Suk actually proves, for N sufficiently large,
$$f(N) \leq 2^{N + 6N^{2/3}\log N}.$$

This was subsequently improved to:

$$f(N) \leq 2^{N + O(\sqrt{N\log N})}.$$

==Empty convex polygons==
There is also the question of whether any sufficiently large set of points in general position has an "empty" convex quadrilateral, pentagon, etc.,
that is, one that contains no other input point. The original solution to the happy ending problem can be adapted to show that any five points in general position have an empty convex quadrilateral, as shown in the illustration, and any ten points in general position have an empty convex pentagon.
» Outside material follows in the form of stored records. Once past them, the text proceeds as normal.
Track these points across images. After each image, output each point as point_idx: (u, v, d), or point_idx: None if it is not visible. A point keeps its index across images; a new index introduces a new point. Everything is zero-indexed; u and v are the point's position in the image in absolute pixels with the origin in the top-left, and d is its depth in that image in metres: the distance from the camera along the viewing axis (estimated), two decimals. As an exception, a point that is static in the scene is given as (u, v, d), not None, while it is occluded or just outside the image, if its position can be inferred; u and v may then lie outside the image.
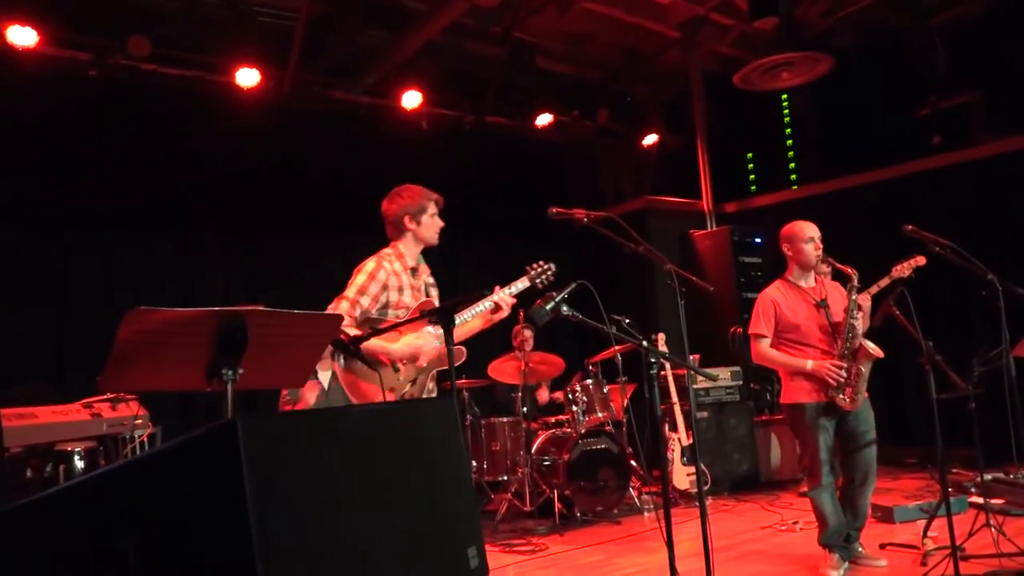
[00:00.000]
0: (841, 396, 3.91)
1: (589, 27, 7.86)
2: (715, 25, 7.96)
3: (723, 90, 8.06)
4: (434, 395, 3.42)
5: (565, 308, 2.61)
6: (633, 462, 6.19)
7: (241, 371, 2.20)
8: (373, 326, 3.07)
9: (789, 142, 8.78)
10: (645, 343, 2.84)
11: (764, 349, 4.16)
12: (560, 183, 8.95)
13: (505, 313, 3.37)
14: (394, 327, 2.93)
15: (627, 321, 6.39)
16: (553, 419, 6.27)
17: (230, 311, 2.13)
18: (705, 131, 8.54)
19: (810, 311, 4.08)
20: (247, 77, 6.20)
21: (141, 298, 6.16)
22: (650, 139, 8.47)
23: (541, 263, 3.61)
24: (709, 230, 8.33)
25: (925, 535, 4.15)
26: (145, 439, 4.40)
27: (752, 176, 9.13)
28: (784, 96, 8.69)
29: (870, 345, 3.85)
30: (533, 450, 5.84)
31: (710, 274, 8.04)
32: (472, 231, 7.99)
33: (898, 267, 4.63)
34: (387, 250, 3.42)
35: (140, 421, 4.13)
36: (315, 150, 7.03)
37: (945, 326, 6.67)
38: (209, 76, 6.38)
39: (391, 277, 3.29)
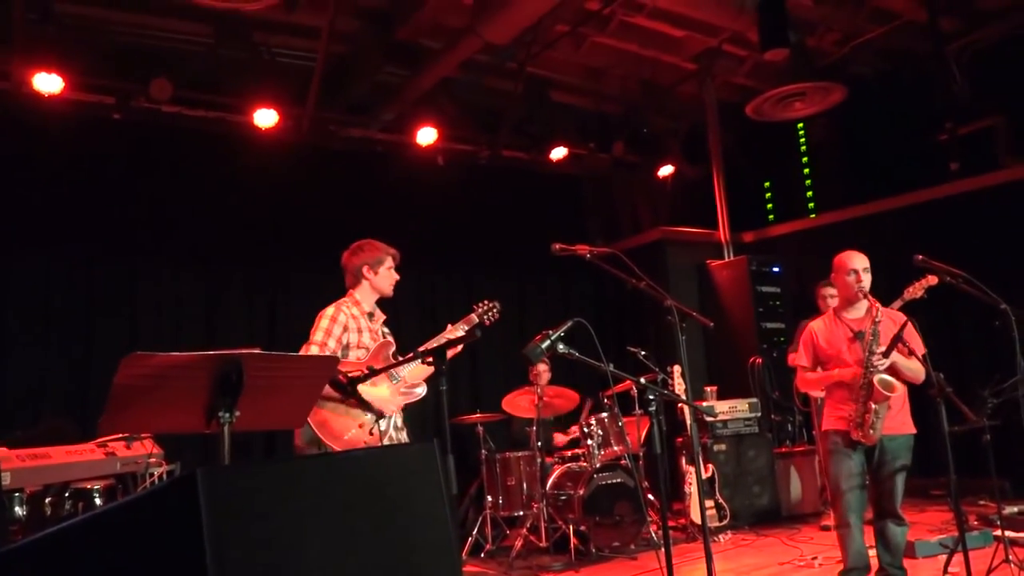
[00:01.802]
0: (857, 430, 3.86)
1: (604, 61, 7.94)
2: (729, 56, 7.99)
3: (739, 120, 8.07)
4: (404, 432, 3.59)
5: (561, 346, 2.62)
6: (651, 496, 6.12)
7: (238, 413, 2.23)
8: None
9: (807, 170, 8.75)
10: (642, 380, 2.83)
11: (805, 376, 4.26)
12: (577, 216, 8.98)
13: (457, 350, 3.55)
14: (393, 367, 2.98)
15: (643, 354, 6.39)
16: (569, 453, 6.24)
17: (226, 354, 2.18)
18: (721, 161, 8.54)
19: (844, 342, 4.05)
20: (265, 118, 6.34)
21: (166, 335, 6.29)
22: (666, 170, 8.49)
23: (486, 302, 3.92)
24: (726, 260, 8.30)
25: (945, 571, 4.06)
26: (163, 475, 4.46)
27: (770, 205, 9.10)
28: (800, 125, 8.68)
29: (884, 382, 3.78)
30: (548, 485, 5.82)
31: (728, 304, 8.01)
32: (489, 265, 8.06)
33: (910, 289, 4.57)
34: (344, 299, 3.73)
35: (154, 459, 4.19)
36: (333, 187, 7.13)
37: (961, 356, 6.58)
38: (229, 116, 6.53)
39: (350, 320, 3.58)
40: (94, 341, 6.00)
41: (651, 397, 2.79)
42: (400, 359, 3.26)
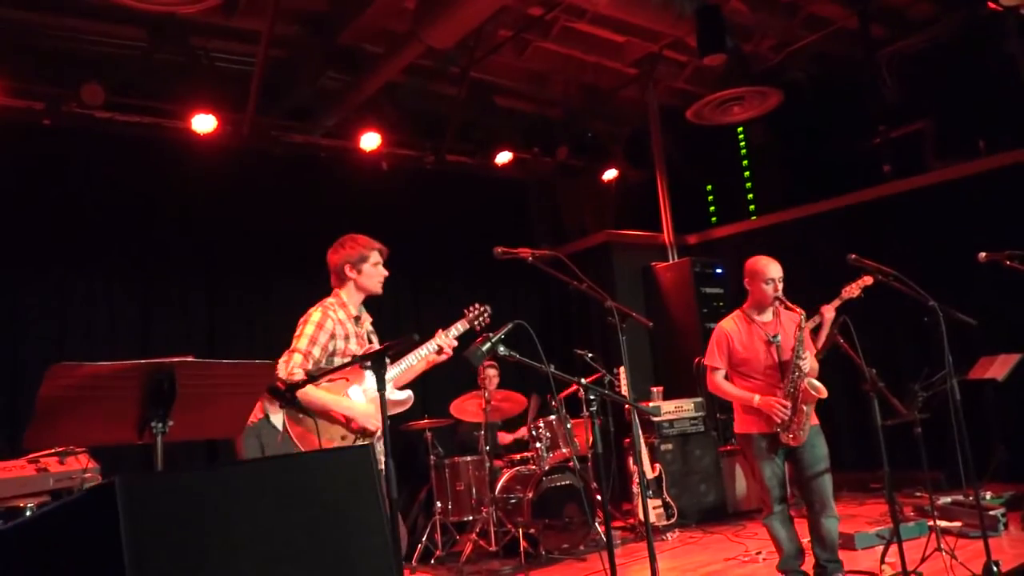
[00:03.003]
0: (785, 433, 3.95)
1: (547, 65, 7.99)
2: (670, 62, 8.12)
3: (681, 124, 8.20)
4: (380, 442, 3.41)
5: (502, 348, 2.62)
6: (599, 497, 6.16)
7: (171, 423, 2.18)
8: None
9: (747, 173, 8.94)
10: (583, 380, 2.85)
11: (718, 380, 4.25)
12: (524, 220, 9.01)
13: (447, 356, 3.46)
14: (332, 371, 2.92)
15: (590, 355, 6.45)
16: (518, 456, 6.25)
17: (157, 363, 2.13)
18: (664, 165, 8.67)
19: (760, 346, 4.14)
20: (203, 123, 6.22)
21: (100, 348, 6.09)
22: (610, 174, 8.58)
23: (477, 305, 3.73)
24: (671, 262, 8.42)
25: (882, 561, 4.17)
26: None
27: (712, 208, 9.27)
28: (740, 129, 8.86)
29: (813, 385, 3.88)
30: (497, 489, 5.81)
31: (672, 306, 8.13)
32: (437, 270, 8.04)
33: (847, 288, 4.71)
34: (330, 299, 3.47)
35: (90, 474, 4.06)
36: (275, 194, 7.03)
37: (897, 353, 6.79)
38: (166, 122, 6.39)
39: (337, 326, 3.33)
40: (25, 356, 5.79)
41: (592, 397, 2.81)
42: (336, 368, 3.15)
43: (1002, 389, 6.28)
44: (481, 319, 3.70)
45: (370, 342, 3.53)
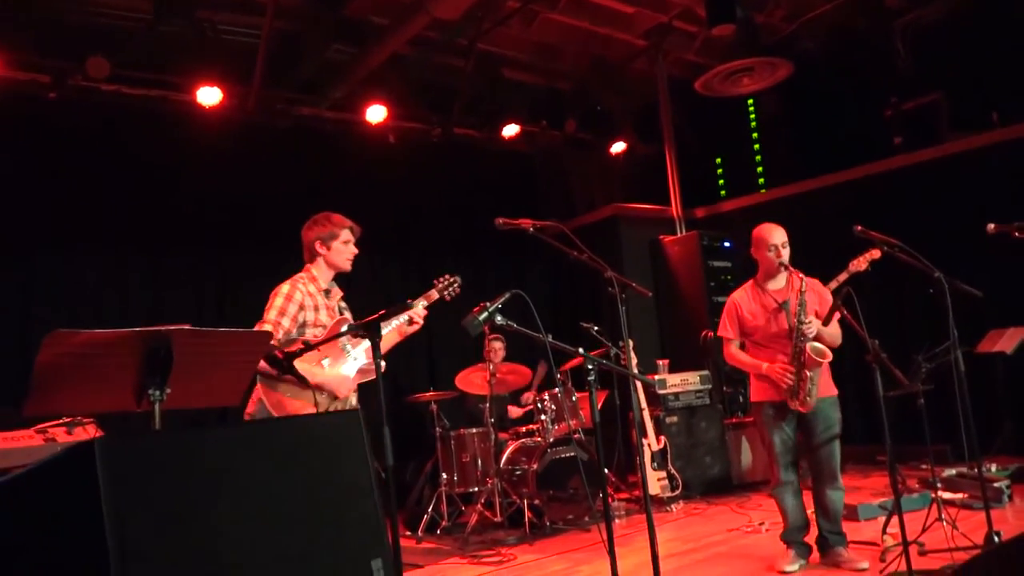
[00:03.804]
0: (793, 399, 3.95)
1: (555, 38, 7.92)
2: (680, 33, 8.03)
3: (691, 97, 8.12)
4: (357, 408, 3.52)
5: (499, 318, 2.62)
6: (605, 469, 6.19)
7: (169, 391, 2.20)
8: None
9: (757, 146, 8.85)
10: (581, 350, 2.85)
11: (732, 350, 4.29)
12: (531, 193, 8.98)
13: (419, 326, 3.61)
14: (322, 343, 2.97)
15: (596, 329, 6.45)
16: (524, 428, 6.28)
17: (154, 331, 2.14)
18: (673, 138, 8.60)
19: (770, 314, 4.13)
20: (209, 96, 6.21)
21: (109, 320, 6.15)
22: (618, 147, 8.52)
23: (447, 276, 3.83)
24: (678, 235, 8.38)
25: (884, 532, 4.18)
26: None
27: (721, 181, 9.20)
28: (750, 101, 8.77)
29: (815, 348, 3.88)
30: (503, 460, 5.85)
31: (680, 279, 8.11)
32: (443, 243, 8.04)
33: (854, 262, 4.64)
34: (301, 274, 3.62)
35: (98, 443, 4.10)
36: (283, 166, 7.04)
37: (905, 325, 6.76)
38: (171, 95, 6.39)
39: (306, 297, 3.48)
40: (32, 326, 5.84)
41: (589, 367, 2.82)
42: (327, 336, 3.23)
43: (1011, 362, 6.24)
44: (451, 289, 3.82)
45: (341, 314, 3.65)
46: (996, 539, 3.70)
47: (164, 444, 1.37)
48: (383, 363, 3.46)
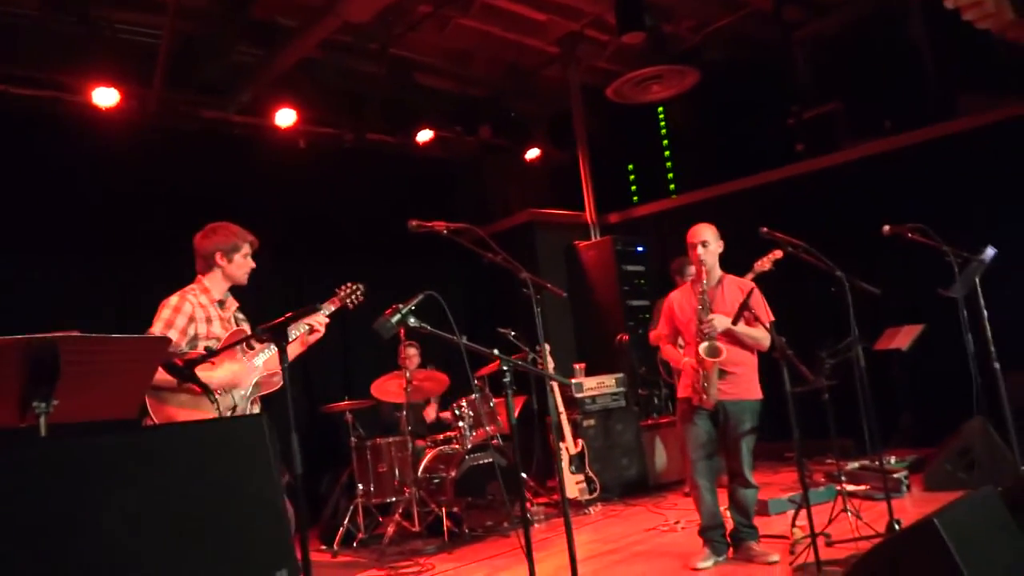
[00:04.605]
0: (697, 395, 4.06)
1: (469, 43, 7.91)
2: (592, 41, 8.13)
3: (604, 104, 8.24)
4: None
5: (412, 320, 2.56)
6: (523, 474, 6.18)
7: (56, 403, 2.06)
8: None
9: (667, 153, 9.05)
10: (496, 351, 2.82)
11: (664, 347, 4.47)
12: (447, 200, 8.91)
13: (320, 334, 3.48)
14: (225, 348, 2.84)
15: (513, 334, 6.45)
16: (442, 436, 6.21)
17: (39, 338, 2.00)
18: (587, 144, 8.70)
19: (694, 312, 4.21)
20: (105, 97, 5.93)
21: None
22: (532, 153, 8.57)
23: (350, 284, 3.77)
24: (593, 240, 8.48)
25: (793, 525, 4.30)
26: None
27: (634, 187, 9.37)
28: (660, 109, 8.96)
29: (705, 347, 3.99)
30: (421, 469, 5.76)
31: (595, 283, 8.20)
32: (358, 250, 7.89)
33: (758, 262, 4.82)
34: (192, 285, 3.45)
35: None
36: (187, 171, 6.76)
37: (810, 323, 6.99)
38: (65, 96, 6.07)
39: (197, 309, 3.32)
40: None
41: (505, 370, 2.79)
42: (233, 341, 3.09)
43: (906, 358, 6.55)
44: (354, 297, 3.76)
45: (238, 325, 3.51)
46: (896, 527, 3.86)
47: (41, 451, 1.26)
48: (279, 376, 3.38)
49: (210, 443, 1.52)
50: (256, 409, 3.42)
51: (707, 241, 4.23)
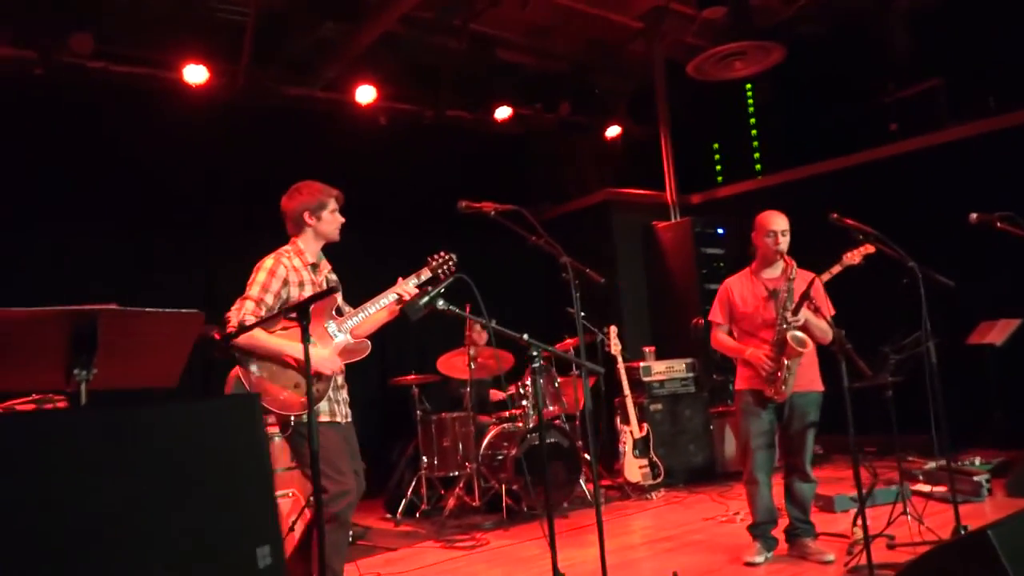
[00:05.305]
0: (769, 387, 3.92)
1: (551, 19, 7.80)
2: (678, 15, 7.90)
3: (688, 80, 7.99)
4: (344, 391, 3.40)
5: (441, 303, 2.58)
6: (586, 455, 6.17)
7: (95, 371, 2.18)
8: (271, 327, 3.07)
9: (754, 132, 8.73)
10: (526, 336, 2.81)
11: (718, 335, 4.28)
12: (523, 177, 8.90)
13: (394, 312, 3.43)
14: (262, 321, 2.89)
15: (583, 314, 6.39)
16: (507, 413, 6.26)
17: (78, 310, 2.12)
18: (669, 122, 8.49)
19: (759, 301, 4.09)
20: (195, 74, 6.17)
21: (91, 298, 6.13)
22: (613, 130, 8.43)
23: (442, 254, 3.67)
24: (672, 221, 8.30)
25: (854, 524, 4.13)
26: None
27: (719, 167, 9.09)
28: (748, 85, 8.64)
29: (796, 337, 3.82)
30: (483, 445, 5.83)
31: (672, 266, 8.04)
32: (434, 226, 7.97)
33: (848, 254, 4.55)
34: (286, 247, 3.42)
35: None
36: (271, 147, 6.98)
37: (883, 316, 6.66)
38: (158, 73, 6.35)
39: (291, 273, 3.28)
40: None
41: (534, 354, 2.78)
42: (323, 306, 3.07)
43: (1001, 354, 6.16)
44: (445, 267, 3.64)
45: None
46: (962, 533, 3.65)
47: (19, 426, 1.33)
48: (368, 343, 3.41)
49: (203, 421, 1.58)
50: (341, 379, 3.39)
51: (787, 230, 4.08)
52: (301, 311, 2.35)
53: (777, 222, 4.10)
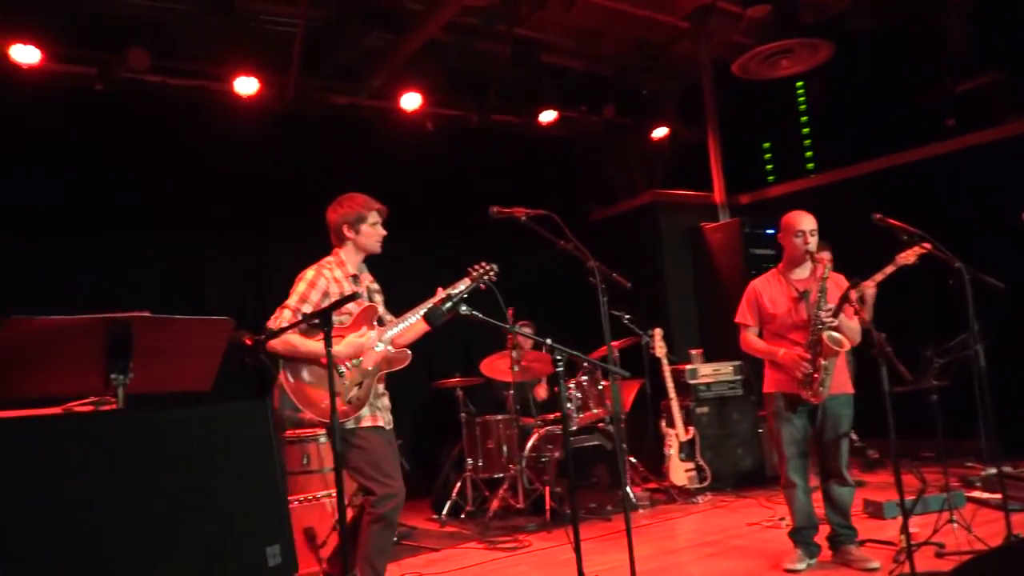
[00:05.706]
0: (806, 389, 3.85)
1: (596, 21, 7.80)
2: (724, 14, 7.80)
3: (736, 79, 7.88)
4: (385, 398, 3.46)
5: (464, 308, 2.62)
6: (632, 459, 6.15)
7: (132, 375, 2.28)
8: (311, 334, 3.15)
9: (805, 130, 8.56)
10: (549, 341, 2.83)
11: (747, 337, 4.20)
12: (569, 180, 8.89)
13: (450, 314, 3.43)
14: (289, 328, 2.96)
15: (627, 317, 6.38)
16: (552, 416, 6.27)
17: (113, 318, 2.22)
18: (717, 122, 8.40)
19: (789, 303, 4.03)
20: (246, 85, 6.35)
21: (152, 304, 6.35)
22: (660, 132, 8.37)
23: (483, 264, 3.65)
24: (720, 222, 8.20)
25: (902, 531, 4.02)
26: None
27: (769, 166, 8.94)
28: (799, 83, 8.48)
29: (833, 337, 3.75)
30: (527, 447, 5.86)
31: (720, 267, 7.95)
32: (479, 231, 8.01)
33: (902, 255, 4.44)
34: (328, 258, 3.49)
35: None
36: (320, 155, 7.13)
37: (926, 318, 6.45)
38: (211, 85, 6.55)
39: (331, 284, 3.34)
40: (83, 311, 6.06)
41: (558, 359, 2.79)
42: (363, 316, 3.12)
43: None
44: (486, 277, 3.62)
45: (372, 300, 3.52)
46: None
47: (59, 426, 1.41)
48: (409, 352, 3.45)
49: (216, 425, 1.64)
50: (381, 387, 3.42)
51: (815, 229, 4.02)
52: (323, 318, 2.41)
53: (805, 222, 4.04)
However, there exist arbitrarily large sets of points in general position that contain no empty convex heptagon.

Let $N$ be the minimum number of points, such that any $N$ points in general position contains an empty hexagon. For a long time it is open whether $N$ exists. The question is now solved:

- Overmars (2003) showed that if it exists, then $N \geq 30$, by constructing an example with 29 points.
- Nicolás (2007) showed that $N \leq f(25)$.
- Gerken (2008) showed that $N \leq f(9)$.
- Valtr (2008) made a simpler but looser version of Gerken (2008), to show that $N \leq f(15)$.
- Heule & Scheucher (2024) showed, by using a SAT solving approach, that $N = 30$.

==Related problems==
The problem of finding sets of n points minimizing the number of convex quadrilaterals is equivalent to minimizing the crossing number in a straight-line drawing of a complete graph. The number of quadrilaterals must be proportional to the fourth power of n, but the precise constant is not known.

It is straightforward to show that, in higher-dimensional Euclidean spaces, sufficiently large sets of points will have a subset of k points that forms the vertices of a convex polytope, for any k greater than the dimension: this follows immediately from existence of convex k-gons in sufficiently large planar point sets, by projecting the higher-dimensional point set into an arbitrary two-dimensional subspace. However, the number of points necessary to find k points in convex position may be smaller in higher dimensions than it is in the plane, and it is possible to find subsets that are more highly constrained. In particular, in d dimensions, every d + 3 points in general position have a subset of d + 2 points that form the vertices of a cyclic polytope. More generally, for every d and k > d there exists a number m(d, k) such that every set of m(d, k) points in general position has a subset of k points that form the vertices of a neighborly polytope.

== "Happy ending" ==
According to George Szekeres, who discussed the problem with his future wife Esther Klein early in their relationship, "it was Paul Erdös who called it the 'Happy Ending'". They became friends in 1933 and married in 1937, and Szekeres says the reason they got married was not entirely because of their work on the problem.